=== What you need to do ===
When you reach the entries, transcribe each one exactly.

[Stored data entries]

============

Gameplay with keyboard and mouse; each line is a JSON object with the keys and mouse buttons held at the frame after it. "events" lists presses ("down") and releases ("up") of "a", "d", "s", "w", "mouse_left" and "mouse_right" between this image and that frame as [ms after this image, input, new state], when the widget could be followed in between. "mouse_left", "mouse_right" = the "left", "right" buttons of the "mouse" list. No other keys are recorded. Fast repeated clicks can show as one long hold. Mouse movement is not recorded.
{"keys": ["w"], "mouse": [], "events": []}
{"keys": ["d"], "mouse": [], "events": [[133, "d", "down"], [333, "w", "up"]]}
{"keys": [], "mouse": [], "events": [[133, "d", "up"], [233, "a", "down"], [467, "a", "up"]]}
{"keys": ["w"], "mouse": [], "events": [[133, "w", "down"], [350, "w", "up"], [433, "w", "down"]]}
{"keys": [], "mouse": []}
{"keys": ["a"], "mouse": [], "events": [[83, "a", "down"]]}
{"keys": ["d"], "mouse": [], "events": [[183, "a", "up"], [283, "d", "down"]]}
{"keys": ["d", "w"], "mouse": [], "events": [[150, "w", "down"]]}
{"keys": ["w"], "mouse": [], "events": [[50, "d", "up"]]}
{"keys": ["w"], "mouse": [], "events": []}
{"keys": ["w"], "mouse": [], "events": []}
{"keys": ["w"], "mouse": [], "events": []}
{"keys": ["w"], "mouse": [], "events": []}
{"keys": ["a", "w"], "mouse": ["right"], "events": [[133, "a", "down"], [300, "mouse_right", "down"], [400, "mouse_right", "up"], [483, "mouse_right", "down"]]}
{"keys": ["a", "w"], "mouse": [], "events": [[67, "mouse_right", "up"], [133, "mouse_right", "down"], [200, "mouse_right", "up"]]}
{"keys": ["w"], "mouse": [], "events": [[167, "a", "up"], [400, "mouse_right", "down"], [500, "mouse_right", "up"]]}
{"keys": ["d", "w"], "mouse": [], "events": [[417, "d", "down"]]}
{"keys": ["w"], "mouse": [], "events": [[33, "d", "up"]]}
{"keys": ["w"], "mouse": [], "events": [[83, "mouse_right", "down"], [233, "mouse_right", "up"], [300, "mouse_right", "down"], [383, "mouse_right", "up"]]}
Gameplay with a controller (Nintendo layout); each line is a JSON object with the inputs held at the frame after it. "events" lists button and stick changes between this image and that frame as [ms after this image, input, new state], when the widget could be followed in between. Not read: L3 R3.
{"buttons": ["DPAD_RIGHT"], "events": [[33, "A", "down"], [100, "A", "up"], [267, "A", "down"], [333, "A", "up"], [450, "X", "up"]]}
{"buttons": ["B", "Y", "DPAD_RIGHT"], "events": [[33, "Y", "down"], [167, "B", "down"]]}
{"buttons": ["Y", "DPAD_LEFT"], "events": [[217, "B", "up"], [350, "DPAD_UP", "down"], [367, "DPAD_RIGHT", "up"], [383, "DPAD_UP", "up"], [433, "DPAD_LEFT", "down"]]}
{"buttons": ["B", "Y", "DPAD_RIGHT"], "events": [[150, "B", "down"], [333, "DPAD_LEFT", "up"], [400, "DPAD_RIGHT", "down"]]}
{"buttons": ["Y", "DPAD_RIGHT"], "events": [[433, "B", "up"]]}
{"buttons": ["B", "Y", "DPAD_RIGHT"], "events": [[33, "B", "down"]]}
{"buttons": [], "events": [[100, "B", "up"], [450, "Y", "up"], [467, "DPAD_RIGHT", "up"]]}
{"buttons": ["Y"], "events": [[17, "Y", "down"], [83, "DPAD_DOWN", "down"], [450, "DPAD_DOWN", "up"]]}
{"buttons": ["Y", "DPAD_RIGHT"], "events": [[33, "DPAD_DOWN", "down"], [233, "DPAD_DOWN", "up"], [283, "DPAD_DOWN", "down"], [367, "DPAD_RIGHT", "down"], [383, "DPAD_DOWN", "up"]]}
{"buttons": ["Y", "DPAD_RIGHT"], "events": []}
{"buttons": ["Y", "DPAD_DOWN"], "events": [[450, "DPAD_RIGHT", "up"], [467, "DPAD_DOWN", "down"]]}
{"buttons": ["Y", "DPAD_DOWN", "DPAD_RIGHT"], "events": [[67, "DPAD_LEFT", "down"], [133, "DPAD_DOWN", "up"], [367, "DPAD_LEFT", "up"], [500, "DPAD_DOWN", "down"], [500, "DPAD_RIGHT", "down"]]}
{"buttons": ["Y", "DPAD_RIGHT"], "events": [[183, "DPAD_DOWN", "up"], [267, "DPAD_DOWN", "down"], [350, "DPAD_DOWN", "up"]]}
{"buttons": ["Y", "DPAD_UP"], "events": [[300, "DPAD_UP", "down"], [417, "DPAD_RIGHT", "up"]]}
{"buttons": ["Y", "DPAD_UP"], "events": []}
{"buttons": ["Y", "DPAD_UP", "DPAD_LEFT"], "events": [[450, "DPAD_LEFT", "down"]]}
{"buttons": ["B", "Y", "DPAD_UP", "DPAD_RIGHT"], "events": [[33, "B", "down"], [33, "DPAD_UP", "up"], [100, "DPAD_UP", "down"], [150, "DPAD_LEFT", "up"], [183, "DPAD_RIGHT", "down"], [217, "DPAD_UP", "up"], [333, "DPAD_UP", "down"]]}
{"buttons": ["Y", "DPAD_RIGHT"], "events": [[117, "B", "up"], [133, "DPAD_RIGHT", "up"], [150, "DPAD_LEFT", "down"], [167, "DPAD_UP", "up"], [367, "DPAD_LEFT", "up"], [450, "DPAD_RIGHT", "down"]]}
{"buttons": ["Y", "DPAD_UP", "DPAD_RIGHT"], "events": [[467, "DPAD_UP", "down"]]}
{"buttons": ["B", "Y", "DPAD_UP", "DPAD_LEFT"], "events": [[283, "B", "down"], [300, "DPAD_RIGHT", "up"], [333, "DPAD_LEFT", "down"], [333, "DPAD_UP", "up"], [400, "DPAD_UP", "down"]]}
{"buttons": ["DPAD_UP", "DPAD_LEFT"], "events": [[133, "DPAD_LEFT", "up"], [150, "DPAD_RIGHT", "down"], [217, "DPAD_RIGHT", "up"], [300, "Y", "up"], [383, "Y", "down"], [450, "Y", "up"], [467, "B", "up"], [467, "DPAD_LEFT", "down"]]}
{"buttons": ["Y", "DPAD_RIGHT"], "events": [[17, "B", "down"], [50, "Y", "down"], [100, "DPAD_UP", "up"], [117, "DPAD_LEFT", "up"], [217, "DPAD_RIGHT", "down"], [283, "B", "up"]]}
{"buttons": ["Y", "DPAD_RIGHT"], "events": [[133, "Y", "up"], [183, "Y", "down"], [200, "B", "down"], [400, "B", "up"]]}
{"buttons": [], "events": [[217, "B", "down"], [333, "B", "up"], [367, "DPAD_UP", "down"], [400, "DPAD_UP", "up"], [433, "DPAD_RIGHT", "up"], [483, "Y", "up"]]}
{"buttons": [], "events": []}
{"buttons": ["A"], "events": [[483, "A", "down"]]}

============

=== Response area ===
Gameplay with keyboard and mouse; each line is a JSON object with the keys and mouse buttons held at the frame after it. "events" lists presses ("down") and releases ("up") of "a", "d", "s", "w", "mouse_left" and "mouse_right" between this image and that frame as [ms after this image, input, new state], when the widget could be followed in between. "mouse_left", "mouse_right" = the "left", "right" buttons of the "mouse" list. No other keys are recorded. Fast repeated clicks can show as one long hold. Mouse movement is not recorded.
{"keys": ["w"], "mouse": [], "events": []}
{"keys": ["d"], "mouse": [], "events": [[133, "d", "down"], [333, "w", "up"]]}
{"keys": [], "mouse": [], "events": [[133, "d", "up"], [233, "a", "down"], [467, "a", "up"]]}
{"keys": ["w"], "mouse": [], "events": [[133, "w", "down"], [350, "w", "up"], [433, "w", "down"]]}
{"keys": [], "mouse": []}
{"keys": ["a"], "mouse": [], "events": [[83, "a", "down"]]}
{"keys": ["d"], "mouse": [], "events": [[183, "a", "up"], [283, "d", "down"]]}
{"keys": ["d", "w"], "mouse": [], "events": [[150, "w", "down"]]}
{"keys": ["w"], "mouse": [], "events": [[50, "d", "up"]]}
{"keys": ["w"], "mouse": [], "events": []}
{"keys": ["w"], "mouse": [], "events": []}
{"keys": ["w"], "mouse": [], "events": []}
{"keys": ["w"], "mouse": [], "events": []}
{"keys": ["a", "w"], "mouse": ["right"], "events": [[133, "a", "down"], [300, "mouse_right", "down"], [400, "mouse_right", "up"], [483, "mouse_right", "down"]]}
{"keys": ["a", "w"], "mouse": [], "events": [[67, "mouse_right", "up"], [133, "mouse_right", "down"], [200, "mouse_right", "up"]]}
{"keys": ["w"], "mouse": [], "events": [[167, "a", "up"], [400, "mouse_right", "down"], [500, "mouse_right", "up"]]}
{"keys": ["d", "w"], "mouse": [], "events": [[417, "d", "down"]]}
{"keys": ["w"], "mouse": [], "events": [[33, "d", "up"]]}
{"keys": ["w"], "mouse": [], "events": [[83, "mouse_right", "down"], [233, "mouse_right", "up"], [300, "mouse_right", "down"], [383, "mouse_right", "up"]]}
Gameplay with a controller (Nintendo layout); each line is a JSON object with the inputs held at the frame after it. "events" lists button and stick changes between this image and that frame as [ms after this image, input, new state], when the widget could be followed in between. Not read: L3 R3.
{"buttons": ["DPAD_RIGHT"], "events": [[33, "A", "down"], [100, "A", "up"], [267, "A", "down"], [333, "A", "up"], [450, "X", "up"]]}
{"buttons": ["B", "Y", "DPAD_RIGHT"], "events": [[33, "Y", "down"], [167, "B", "down"]]}
{"buttons": ["Y", "DPAD_LEFT"], "events": [[217, "B", "up"], [350, "DPAD_UP", "down"], [367, "DPAD_RIGHT", "up"], [383, "DPAD_UP", "up"], [433, "DPAD_LEFT", "down"]]}
{"buttons": ["B", "Y", "DPAD_RIGHT"], "events": [[150, "B", "down"], [333, "DPAD_LEFT", "up"], [400, "DPAD_RIGHT", "down"]]}
{"buttons": ["Y", "DPAD_RIGHT"], "events": [[433, "B", "up"]]}
{"buttons": ["B", "Y", "DPAD_RIGHT"], "events": [[33, "B", "down"]]}
{"buttons": [], "events": [[100, "B", "up"], [450, "Y", "up"], [467, "DPAD_RIGHT", "up"]]}
{"buttons": ["Y"], "events": [[17, "Y", "down"], [83, "DPAD_DOWN", "down"], [450, "DPAD_DOWN", "up"]]}
{"buttons": ["Y", "DPAD_RIGHT"], "events": [[33, "DPAD_DOWN", "down"], [233, "DPAD_DOWN", "up"], [283, "DPAD_DOWN", "down"], [367, "DPAD_RIGHT", "down"], [383, "DPAD_DOWN", "up"]]}
{"buttons": ["Y", "DPAD_RIGHT"], "events": []}
{"buttons": ["Y", "DPAD_DOWN"], "events": [[450, "DPAD_RIGHT", "up"], [467, "DPAD_DOWN", "down"]]}
{"buttons": ["Y", "DPAD_DOWN", "DPAD_RIGHT"], "events": [[67, "DPAD_LEFT", "down"], [133, "DPAD_DOWN", "up"], [367, "DPAD_LEFT", "up"], [500, "DPAD_DOWN", "down"], [500, "DPAD_RIGHT", "down"]]}
{"buttons": ["Y", "DPAD_RIGHT"], "events": [[183, "DPAD_DOWN", "up"], [267, "DPAD_DOWN", "down"], [350, "DPAD_DOWN", "up"]]}
{"buttons": ["Y", "DPAD_UP"], "events": [[300, "DPAD_UP", "down"], [417, "DPAD_RIGHT", "up"]]}
{"buttons": ["Y", "DPAD_UP"], "events": []}
{"buttons": ["Y", "DPAD_UP", "DPAD_LEFT"], "events": [[450, "DPAD_LEFT", "down"]]}
{"buttons": ["B", "Y", "DPAD_UP", "DPAD_RIGHT"], "events": [[33, "B", "down"], [33, "DPAD_UP", "up"], [100, "DPAD_UP", "down"], [150, "DPAD_LEFT", "up"], [183, "DPAD_RIGHT", "down"], [217, "DPAD_UP", "up"], [333, "DPAD_UP", "down"]]}
{"buttons": ["Y", "DPAD_RIGHT"], "events": [[117, "B", "up"], [133, "DPAD_RIGHT", "up"], [150, "DPAD_LEFT", "down"], [167, "DPAD_UP", "up"], [367, "DPAD_LEFT", "up"], [450, "DPAD_RIGHT", "down"]]}
{"buttons": ["Y", "DPAD_UP", "DPAD_RIGHT"], "events": [[467, "DPAD_UP", "down"]]}
{"buttons": ["B", "Y", "DPAD_UP", "DPAD_LEFT"], "events": [[283, "B", "down"], [300, "DPAD_RIGHT", "up"], [333, "DPAD_LEFT", "down"], [333, "DPAD_UP", "up"], [400, "DPAD_UP", "down"]]}
{"buttons": ["DPAD_UP", "DPAD_LEFT"], "events": [[133, "DPAD_LEFT", "up"], [150, "DPAD_RIGHT", "down"], [217, "DPAD_RIGHT", "up"], [300, "Y", "up"], [383, "Y", "down"], [450, "Y", "up"], [467, "B", "up"], [467, "DPAD_LEFT", "down"]]}
{"buttons": ["Y", "DPAD_RIGHT"], "events": [[17, "B", "down"], [50, "Y", "down"], [100, "DPAD_UP", "up"], [117, "DPAD_LEFT", "up"], [217, "DPAD_RIGHT", "down"], [283, "B", "up"]]}
{"buttons": ["Y", "DPAD_RIGHT"], "events": [[133, "Y", "up"], [183, "Y", "down"], [200, "B", "down"], [400, "B", "up"]]}
{"buttons": [], "events": [[217, "B", "down"], [333, "B", "up"], [367, "DPAD_UP", "down"], [400, "DPAD_UP", "up"], [433, "DPAD_RIGHT", "up"], [483, "Y", "up"]]}
{"buttons": [], "events": []}
{"buttons": ["A"], "events": [[483, "A", "down"]]}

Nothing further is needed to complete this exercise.